The Console Command Processor (CCP) leaves behind in storage a character string that the CP/M documentation calls the "command tail". This consists of all the characters of the command that followed the command verb. The characters are just as the user typed them, except that lowercase letters have been translated to uppercase. The NoFile code converts those characters into a message by appending a question mark and a dollar sign to the end of the string. The question mark is part of the message. The dollar sign delimits the message for the Console Output String service request.
The message consists of whatever the user typed as command operands. If you give the command "fdump what's your name," and assuming there is no file named "what's," then FDUMP will reply "WHAT'S YOUR NAME?" That is not really a bug. If the user types a lot of spaces or tabs ahead of the filename, FDUMP's message will repeat them. That will make the command look simple-minded, so it might be classed as a mild sort of bug. But what about the command "fdump $$$.sub," when there is no file $$$.sub? The dollar sign in the filename will terminate the message; FDUMP's message will consist of a single blank. That's really a bug.
I left this unsuccessful piece of code in FDUMP as an illustration of how an apparently simple idea can go badly awry in practice. You might enjoy trying to correct the problems of the NoFile code. In the next chapter we'll just display "No File" when the input file doesn't exist.
Several subroutines named in FDUMP don't appear in the listing. The labels TypeCRLF, TypeChar, TypeBlank, and TypeXXXX are called at various points, but they aren't defined in the program. Where are they?
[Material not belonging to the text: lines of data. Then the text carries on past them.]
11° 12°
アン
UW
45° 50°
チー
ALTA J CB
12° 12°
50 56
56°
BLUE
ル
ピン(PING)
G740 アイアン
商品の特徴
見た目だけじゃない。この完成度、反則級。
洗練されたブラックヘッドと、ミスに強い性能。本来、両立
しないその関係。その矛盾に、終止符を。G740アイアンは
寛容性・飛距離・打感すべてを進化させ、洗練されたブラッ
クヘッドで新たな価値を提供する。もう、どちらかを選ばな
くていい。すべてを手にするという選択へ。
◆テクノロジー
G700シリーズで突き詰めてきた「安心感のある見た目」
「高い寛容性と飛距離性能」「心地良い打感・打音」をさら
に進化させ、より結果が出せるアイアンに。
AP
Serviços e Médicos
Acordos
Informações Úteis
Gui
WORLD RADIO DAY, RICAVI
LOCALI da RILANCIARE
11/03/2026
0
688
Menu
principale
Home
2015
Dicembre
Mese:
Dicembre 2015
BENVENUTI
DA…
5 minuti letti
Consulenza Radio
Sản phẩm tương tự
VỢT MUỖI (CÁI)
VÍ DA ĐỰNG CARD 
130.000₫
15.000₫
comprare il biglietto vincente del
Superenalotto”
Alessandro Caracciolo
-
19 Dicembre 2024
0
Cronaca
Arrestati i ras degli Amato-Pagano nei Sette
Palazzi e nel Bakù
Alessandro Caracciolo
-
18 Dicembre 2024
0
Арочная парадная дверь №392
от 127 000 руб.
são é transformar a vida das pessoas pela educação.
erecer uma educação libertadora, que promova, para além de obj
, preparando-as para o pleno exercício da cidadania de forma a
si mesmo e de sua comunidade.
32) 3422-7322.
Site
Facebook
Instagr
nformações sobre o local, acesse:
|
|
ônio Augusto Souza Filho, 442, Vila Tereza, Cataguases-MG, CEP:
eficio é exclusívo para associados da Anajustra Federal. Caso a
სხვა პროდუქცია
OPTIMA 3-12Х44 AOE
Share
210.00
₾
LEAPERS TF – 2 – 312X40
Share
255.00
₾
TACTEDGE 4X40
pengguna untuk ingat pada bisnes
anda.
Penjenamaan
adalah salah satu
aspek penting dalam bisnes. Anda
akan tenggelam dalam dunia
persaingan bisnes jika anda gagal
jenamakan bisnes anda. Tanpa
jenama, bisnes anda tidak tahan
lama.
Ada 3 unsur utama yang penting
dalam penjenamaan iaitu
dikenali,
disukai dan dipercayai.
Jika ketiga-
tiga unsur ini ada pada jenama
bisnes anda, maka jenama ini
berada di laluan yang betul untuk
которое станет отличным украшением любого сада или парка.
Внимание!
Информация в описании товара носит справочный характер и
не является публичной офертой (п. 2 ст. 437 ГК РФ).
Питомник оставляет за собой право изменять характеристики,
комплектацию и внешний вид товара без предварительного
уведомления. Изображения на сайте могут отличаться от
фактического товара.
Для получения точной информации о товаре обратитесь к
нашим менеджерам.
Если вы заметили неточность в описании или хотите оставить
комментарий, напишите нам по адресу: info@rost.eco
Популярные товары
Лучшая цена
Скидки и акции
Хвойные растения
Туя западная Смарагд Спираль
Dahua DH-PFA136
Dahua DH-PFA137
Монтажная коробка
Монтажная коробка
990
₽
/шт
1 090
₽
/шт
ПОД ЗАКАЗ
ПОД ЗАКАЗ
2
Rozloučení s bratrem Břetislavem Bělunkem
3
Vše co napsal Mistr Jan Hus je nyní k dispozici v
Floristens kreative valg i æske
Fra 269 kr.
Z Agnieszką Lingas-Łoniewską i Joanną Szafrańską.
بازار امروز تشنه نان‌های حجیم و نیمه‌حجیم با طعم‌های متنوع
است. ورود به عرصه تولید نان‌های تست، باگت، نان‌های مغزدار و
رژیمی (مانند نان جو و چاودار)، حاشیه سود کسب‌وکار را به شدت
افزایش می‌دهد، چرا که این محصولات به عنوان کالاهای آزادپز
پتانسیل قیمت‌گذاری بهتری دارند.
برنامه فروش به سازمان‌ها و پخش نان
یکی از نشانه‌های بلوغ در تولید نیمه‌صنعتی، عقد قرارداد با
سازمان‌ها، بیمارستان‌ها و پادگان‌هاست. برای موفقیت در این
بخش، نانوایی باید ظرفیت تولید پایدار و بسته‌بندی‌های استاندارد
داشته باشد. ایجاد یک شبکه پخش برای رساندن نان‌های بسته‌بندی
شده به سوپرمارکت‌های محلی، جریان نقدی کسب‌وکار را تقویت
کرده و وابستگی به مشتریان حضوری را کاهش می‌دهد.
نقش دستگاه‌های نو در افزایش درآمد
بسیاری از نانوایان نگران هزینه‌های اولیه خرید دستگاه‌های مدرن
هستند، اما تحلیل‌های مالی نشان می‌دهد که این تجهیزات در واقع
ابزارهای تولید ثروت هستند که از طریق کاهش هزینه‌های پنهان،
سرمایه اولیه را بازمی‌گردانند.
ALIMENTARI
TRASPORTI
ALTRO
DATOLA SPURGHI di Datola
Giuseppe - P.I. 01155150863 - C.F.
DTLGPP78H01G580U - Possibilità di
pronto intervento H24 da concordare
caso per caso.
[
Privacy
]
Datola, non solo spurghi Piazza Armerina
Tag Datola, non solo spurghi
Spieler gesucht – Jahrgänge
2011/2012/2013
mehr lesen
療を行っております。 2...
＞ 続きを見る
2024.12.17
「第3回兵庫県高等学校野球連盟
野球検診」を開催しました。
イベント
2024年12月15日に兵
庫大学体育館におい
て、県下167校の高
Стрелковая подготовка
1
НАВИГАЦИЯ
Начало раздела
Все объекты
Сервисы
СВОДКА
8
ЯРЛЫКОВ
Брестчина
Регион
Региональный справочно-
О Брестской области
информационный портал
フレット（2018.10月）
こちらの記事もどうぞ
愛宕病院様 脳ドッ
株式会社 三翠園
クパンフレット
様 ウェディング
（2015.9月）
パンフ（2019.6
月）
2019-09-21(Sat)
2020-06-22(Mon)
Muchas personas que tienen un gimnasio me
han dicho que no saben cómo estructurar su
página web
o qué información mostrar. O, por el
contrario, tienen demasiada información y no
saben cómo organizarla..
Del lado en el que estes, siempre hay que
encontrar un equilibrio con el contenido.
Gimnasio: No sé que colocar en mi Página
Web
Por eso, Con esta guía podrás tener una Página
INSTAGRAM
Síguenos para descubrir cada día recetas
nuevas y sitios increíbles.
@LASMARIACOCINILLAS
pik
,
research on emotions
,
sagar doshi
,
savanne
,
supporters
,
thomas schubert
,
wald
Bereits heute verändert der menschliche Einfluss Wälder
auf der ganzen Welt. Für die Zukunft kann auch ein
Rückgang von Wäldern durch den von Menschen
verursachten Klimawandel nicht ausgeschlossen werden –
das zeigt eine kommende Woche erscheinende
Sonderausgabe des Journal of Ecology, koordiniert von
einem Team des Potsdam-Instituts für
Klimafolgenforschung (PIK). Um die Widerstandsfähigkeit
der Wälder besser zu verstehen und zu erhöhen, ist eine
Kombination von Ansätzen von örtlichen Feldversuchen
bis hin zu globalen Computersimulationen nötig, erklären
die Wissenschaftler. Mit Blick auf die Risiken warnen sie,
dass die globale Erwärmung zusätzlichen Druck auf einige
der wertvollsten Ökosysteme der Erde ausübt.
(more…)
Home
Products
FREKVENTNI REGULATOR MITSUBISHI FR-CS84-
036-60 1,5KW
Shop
These subroutines are defined in a different file, TYPESUBS.INC. They were inserted into the program before it was assembled by running the code through the INCLUDE command developed in Chapter 6. Line 170 of Listing 1-1 says "#include TypeSubs.inc,TypeCommon." When the INCLUDE command read that line, it located the file TYPESUBS.INC, extracted from it a unit of text named TYPECOMMON, and inserted that text into FDUMP. You can read the text of TYPECOMMON in Appendix C; it defines the subroutines named TypeCRLF, TypeBlank, TypeMessage, and TypeChar.
The include files shown in Appendix C contain over fifty useful subroutines. By putting them in separate files and including them where they are needed, the programs themselves were made shorter and simpler.